◆ EXERCISE OBJECTIVE:
Reprint all of the data below exactly as shown and skip every image.

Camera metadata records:
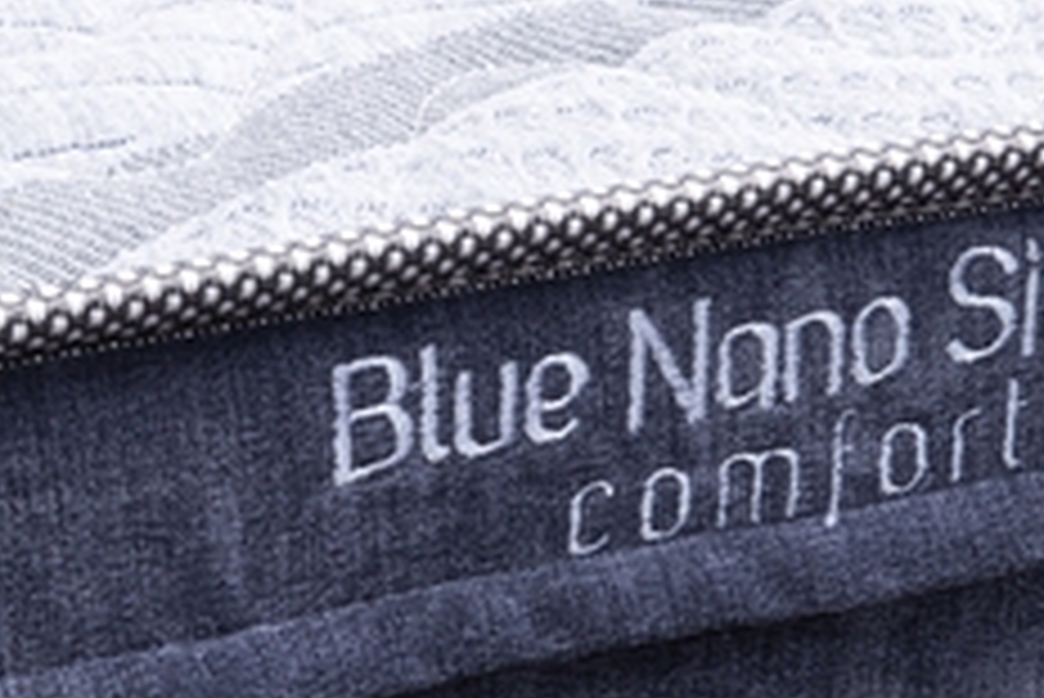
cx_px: 576
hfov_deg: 11.4
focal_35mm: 181
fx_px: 5252
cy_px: 399
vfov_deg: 7.6
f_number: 13
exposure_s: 1/160
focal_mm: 70
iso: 160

◆ EXERCISE RESULT:
cx_px: 576
hfov_deg: 11.4
focal_35mm: 181
fx_px: 5252
cy_px: 399
vfov_deg: 7.6
f_number: 13
exposure_s: 1/160
focal_mm: 70
iso: 160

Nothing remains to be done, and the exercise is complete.